(Data records)

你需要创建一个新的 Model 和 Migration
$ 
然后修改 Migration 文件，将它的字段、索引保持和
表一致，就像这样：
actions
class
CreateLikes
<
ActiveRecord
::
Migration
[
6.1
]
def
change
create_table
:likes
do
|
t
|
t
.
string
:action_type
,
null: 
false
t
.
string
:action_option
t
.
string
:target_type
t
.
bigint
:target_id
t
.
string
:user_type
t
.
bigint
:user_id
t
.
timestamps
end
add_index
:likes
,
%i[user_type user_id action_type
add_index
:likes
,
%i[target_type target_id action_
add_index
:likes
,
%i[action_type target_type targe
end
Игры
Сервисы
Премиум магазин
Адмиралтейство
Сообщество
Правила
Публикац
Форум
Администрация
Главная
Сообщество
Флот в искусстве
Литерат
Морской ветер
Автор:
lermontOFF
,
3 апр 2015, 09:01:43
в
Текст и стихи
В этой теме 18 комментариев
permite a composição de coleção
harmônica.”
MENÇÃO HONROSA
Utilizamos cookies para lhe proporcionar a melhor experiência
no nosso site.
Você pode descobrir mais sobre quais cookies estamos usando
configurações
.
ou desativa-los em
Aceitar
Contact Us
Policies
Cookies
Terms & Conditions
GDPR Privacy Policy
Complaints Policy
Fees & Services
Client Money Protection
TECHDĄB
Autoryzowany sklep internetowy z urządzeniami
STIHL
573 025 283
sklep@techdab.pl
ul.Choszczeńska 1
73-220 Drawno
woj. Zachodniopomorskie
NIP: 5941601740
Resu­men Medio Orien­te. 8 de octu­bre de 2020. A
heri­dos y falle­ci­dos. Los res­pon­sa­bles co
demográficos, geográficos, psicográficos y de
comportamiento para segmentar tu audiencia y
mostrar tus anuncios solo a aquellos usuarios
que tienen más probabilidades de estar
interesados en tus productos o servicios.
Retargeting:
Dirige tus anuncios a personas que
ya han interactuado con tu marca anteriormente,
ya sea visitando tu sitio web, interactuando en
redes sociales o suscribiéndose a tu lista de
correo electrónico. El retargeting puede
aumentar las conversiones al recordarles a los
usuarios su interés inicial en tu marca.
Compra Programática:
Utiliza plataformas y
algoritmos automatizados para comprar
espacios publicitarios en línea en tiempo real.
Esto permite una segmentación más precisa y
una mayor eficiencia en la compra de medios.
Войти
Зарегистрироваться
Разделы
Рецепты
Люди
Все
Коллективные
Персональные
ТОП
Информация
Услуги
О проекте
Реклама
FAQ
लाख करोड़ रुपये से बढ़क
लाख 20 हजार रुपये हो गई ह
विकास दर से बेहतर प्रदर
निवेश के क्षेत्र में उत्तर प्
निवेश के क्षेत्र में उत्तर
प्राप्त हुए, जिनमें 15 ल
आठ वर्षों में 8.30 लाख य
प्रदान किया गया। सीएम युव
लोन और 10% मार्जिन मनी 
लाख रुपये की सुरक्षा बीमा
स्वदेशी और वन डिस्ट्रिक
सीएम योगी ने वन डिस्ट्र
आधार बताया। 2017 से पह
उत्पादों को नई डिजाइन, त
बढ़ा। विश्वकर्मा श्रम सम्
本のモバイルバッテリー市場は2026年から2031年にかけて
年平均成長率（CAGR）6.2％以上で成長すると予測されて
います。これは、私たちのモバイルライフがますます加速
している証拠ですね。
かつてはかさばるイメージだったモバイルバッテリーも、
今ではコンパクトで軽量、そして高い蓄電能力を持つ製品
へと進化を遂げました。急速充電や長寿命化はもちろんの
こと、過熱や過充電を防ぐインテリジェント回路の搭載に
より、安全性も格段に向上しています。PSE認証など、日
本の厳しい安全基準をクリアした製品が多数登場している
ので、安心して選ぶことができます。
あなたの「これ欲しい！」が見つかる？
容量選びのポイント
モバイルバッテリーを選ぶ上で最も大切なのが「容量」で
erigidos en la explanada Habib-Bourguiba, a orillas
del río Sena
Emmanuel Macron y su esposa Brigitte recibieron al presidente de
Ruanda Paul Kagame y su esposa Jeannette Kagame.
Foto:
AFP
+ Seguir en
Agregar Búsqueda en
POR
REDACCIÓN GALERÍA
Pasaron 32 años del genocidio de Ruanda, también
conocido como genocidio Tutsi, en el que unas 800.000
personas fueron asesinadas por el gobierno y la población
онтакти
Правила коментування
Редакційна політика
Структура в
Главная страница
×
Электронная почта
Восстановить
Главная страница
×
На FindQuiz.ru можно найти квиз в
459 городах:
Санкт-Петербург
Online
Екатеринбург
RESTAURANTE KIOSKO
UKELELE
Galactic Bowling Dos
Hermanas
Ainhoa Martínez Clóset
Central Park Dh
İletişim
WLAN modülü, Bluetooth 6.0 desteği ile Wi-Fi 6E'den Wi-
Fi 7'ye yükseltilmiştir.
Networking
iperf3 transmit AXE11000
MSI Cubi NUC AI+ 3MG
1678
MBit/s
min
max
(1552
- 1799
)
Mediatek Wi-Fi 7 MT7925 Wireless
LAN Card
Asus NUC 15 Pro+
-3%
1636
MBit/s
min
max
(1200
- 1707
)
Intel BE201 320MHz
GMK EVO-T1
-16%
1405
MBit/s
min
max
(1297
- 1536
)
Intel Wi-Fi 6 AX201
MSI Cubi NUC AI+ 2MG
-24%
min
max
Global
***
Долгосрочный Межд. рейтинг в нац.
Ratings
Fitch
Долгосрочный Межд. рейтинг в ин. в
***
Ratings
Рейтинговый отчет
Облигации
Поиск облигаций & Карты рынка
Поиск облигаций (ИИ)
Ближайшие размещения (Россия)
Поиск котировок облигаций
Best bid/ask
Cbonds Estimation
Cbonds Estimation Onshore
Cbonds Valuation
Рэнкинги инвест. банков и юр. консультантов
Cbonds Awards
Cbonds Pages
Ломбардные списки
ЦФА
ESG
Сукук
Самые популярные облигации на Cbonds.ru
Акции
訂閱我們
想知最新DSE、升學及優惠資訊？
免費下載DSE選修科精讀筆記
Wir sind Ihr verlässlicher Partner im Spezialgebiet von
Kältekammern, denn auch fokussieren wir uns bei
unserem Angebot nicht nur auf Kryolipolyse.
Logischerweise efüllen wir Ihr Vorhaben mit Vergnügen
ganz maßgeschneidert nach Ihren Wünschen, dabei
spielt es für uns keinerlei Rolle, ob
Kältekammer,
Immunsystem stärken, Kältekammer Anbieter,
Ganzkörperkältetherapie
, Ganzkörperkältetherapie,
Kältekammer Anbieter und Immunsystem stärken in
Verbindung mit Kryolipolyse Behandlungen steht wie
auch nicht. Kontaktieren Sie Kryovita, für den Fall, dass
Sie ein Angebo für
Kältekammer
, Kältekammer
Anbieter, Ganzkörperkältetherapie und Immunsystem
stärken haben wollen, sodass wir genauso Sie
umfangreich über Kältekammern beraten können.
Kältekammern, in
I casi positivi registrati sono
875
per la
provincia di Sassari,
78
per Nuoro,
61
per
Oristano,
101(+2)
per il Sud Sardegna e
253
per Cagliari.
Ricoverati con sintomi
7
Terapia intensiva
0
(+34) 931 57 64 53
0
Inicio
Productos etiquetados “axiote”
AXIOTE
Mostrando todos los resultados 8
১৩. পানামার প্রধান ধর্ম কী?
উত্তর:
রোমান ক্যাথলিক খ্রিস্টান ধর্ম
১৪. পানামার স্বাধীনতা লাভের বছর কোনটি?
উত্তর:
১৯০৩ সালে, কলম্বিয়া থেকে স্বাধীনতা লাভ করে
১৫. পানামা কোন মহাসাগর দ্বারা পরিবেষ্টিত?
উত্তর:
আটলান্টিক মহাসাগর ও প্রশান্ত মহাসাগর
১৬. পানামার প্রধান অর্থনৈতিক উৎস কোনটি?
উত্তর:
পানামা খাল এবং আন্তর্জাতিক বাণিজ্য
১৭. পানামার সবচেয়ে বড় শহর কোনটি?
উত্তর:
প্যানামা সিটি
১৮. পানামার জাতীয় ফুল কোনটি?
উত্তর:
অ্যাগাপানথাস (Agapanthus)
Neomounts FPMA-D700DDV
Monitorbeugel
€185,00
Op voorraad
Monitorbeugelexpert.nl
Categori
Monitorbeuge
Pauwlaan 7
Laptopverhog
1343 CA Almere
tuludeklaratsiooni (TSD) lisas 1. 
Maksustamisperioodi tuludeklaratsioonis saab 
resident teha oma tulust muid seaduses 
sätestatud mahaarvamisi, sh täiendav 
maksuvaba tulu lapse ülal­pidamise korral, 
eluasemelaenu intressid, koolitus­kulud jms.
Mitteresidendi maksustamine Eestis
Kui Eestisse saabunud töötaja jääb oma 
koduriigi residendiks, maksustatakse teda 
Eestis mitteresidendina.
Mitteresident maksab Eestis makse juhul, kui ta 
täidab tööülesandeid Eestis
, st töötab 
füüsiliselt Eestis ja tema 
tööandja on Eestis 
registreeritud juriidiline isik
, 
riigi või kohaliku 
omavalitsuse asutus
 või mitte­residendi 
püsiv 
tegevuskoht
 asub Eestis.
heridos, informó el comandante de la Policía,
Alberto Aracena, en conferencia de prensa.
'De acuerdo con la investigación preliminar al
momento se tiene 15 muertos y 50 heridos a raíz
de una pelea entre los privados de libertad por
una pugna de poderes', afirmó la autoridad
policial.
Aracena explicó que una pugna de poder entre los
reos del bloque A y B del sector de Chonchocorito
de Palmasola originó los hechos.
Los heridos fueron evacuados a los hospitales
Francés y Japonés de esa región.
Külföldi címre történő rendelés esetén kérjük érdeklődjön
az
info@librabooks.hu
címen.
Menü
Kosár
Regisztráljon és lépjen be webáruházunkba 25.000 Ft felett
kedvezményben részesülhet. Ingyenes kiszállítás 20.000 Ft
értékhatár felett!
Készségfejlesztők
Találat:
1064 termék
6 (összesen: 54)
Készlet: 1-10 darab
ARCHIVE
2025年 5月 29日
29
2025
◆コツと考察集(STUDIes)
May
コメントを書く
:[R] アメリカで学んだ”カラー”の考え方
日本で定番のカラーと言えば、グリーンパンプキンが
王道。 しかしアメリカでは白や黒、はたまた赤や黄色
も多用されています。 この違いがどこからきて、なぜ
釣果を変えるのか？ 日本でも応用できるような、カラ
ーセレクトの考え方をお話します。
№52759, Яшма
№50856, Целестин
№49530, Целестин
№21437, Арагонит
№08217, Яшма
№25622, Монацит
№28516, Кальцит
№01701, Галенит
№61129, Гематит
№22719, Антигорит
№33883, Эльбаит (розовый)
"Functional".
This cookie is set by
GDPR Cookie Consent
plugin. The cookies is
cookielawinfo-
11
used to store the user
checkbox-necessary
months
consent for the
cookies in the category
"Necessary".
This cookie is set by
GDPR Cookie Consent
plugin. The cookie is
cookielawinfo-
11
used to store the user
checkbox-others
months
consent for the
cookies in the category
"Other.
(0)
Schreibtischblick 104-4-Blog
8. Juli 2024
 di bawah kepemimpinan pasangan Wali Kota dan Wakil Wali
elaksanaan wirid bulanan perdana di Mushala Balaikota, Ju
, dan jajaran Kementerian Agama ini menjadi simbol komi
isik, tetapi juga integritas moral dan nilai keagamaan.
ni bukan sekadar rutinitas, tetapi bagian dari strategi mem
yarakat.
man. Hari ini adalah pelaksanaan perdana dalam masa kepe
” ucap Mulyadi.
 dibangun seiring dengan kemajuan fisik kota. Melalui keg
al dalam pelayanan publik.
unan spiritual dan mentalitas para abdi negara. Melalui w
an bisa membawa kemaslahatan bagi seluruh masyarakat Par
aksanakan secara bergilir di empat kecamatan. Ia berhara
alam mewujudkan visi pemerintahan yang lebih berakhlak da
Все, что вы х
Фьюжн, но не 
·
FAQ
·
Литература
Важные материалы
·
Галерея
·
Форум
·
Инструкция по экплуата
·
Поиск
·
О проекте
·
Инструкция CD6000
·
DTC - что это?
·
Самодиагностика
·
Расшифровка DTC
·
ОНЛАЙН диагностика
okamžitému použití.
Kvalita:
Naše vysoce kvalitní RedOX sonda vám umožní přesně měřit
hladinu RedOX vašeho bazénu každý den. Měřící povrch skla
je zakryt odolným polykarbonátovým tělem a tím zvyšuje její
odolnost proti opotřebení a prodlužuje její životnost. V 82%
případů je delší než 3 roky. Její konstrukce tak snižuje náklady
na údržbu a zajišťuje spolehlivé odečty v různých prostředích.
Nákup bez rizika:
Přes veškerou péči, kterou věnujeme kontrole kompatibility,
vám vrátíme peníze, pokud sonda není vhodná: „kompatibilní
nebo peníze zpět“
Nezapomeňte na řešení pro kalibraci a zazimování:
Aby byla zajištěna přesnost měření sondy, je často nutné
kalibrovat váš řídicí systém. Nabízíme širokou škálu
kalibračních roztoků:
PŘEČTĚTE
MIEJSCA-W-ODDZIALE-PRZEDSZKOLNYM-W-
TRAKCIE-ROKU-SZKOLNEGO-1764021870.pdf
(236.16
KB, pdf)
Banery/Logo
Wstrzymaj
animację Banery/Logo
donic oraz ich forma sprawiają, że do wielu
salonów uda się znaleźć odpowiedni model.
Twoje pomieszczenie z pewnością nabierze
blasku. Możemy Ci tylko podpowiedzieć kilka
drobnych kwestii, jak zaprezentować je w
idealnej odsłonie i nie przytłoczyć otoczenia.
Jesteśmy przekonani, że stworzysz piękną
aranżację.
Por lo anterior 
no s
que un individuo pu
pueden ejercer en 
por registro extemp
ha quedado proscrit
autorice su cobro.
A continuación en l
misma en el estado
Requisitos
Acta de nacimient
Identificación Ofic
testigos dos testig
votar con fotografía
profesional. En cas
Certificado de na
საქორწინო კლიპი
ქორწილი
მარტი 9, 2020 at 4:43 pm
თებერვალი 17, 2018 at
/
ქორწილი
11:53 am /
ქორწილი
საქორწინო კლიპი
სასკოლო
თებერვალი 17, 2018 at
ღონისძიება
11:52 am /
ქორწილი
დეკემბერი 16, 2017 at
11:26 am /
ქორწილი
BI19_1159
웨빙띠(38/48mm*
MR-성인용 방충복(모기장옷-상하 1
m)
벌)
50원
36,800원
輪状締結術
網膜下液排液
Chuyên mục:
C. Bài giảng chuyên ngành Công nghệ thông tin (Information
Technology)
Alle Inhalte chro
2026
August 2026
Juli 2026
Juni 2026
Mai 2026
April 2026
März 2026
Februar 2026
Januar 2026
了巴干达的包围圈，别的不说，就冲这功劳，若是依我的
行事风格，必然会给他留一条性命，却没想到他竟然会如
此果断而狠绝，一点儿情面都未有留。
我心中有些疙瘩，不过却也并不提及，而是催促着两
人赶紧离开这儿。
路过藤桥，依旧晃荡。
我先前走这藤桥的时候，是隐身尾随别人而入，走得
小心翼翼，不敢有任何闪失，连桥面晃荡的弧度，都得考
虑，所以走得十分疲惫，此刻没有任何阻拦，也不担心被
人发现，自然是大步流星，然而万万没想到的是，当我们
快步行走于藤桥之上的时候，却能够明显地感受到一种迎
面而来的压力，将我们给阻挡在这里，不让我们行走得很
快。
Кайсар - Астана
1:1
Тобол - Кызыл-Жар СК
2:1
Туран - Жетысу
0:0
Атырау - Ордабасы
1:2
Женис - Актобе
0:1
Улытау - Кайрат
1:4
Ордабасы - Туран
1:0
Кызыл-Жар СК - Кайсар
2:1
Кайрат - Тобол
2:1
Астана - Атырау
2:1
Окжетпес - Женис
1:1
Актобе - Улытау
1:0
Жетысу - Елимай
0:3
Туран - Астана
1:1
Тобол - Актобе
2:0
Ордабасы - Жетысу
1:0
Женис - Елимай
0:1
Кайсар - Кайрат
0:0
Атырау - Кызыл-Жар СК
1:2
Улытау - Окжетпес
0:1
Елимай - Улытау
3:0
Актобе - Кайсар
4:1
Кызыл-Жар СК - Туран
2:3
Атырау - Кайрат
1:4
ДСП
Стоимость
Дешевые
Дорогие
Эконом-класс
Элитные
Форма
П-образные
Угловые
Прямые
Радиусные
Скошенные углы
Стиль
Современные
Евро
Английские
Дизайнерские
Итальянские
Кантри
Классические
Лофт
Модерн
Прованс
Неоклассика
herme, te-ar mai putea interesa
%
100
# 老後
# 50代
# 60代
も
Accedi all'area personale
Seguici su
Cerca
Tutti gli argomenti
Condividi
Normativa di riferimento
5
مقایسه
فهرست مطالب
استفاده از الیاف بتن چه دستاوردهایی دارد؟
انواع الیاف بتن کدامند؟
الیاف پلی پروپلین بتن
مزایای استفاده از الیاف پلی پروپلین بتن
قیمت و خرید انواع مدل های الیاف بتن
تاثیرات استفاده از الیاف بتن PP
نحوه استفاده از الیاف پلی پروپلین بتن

(End Data records)

◆ **Problem statement**
Extract from the records above the lines from the one containing "प्रदान किया गया। सीएम युव" to the one containing "モバイルバッテリーを選ぶ上で最も大切なのが「容量」で", both lines included, exactly as they appear and with nothing else.

◆ **Solution to this exercise**
प्रदान किया गया। सीएम युव
लोन और 10% मार्जिन मनी 
लाख रुपये की सुरक्षा बीमा
स्वदेशी और वन डिस्ट्रिक
सीएम योगी ने वन डिस्ट्र
आधार बताया। 2017 से पह
उत्पादों को नई डिजाइन, त
बढ़ा। विश्वकर्मा श्रम सम्
本のモバイルバッテリー市場は2026年から2031年にかけて
年平均成長率（CAGR）6.2％以上で成長すると予測されて
います。これは、私たちのモバイルライフがますます加速
している証拠ですね。
かつてはかさばるイメージだったモバイルバッテリーも、
今ではコンパクトで軽量、そして高い蓄電能力を持つ製品
へと進化を遂げました。急速充電や長寿命化はもちろんの
こと、過熱や過充電を防ぐインテリジェント回路の搭載に
より、安全性も格段に向上しています。PSE認証など、日
本の厳しい安全基準をクリアした製品が多数登場している
ので、安心して選ぶことができます。
あなたの「これ欲しい！」が見つかる？
容量選びのポイント
モバイルバッテリーを選ぶ上で最も大切なのが「容量」で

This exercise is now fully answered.